#### Task statement
The answer must be one number: the count of lines in the data below that include "para".

#### Data for this exercise
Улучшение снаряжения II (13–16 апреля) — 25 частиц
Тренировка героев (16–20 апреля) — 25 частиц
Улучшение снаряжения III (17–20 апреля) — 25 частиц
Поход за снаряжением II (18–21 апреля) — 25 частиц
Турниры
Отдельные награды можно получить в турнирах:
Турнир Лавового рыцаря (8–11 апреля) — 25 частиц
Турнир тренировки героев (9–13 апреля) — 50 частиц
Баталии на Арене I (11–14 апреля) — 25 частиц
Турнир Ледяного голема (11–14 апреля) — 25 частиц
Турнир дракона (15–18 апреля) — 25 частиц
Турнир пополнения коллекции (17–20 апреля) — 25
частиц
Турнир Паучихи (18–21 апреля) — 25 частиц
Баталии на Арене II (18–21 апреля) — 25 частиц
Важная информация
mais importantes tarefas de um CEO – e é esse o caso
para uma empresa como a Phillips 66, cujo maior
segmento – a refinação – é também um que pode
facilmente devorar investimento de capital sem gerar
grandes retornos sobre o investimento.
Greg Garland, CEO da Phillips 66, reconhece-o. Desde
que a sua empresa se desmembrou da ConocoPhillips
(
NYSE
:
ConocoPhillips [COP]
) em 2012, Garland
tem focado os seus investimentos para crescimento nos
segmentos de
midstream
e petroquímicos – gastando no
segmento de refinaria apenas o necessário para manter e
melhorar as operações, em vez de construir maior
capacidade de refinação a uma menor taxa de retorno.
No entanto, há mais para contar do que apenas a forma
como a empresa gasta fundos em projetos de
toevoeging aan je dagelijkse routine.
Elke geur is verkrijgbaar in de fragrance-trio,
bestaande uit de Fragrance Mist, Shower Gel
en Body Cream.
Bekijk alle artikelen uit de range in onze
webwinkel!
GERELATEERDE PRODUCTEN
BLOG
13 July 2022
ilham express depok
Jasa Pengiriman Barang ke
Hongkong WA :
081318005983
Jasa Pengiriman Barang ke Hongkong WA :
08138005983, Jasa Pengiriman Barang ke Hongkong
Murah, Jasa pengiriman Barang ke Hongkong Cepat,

#### Result
4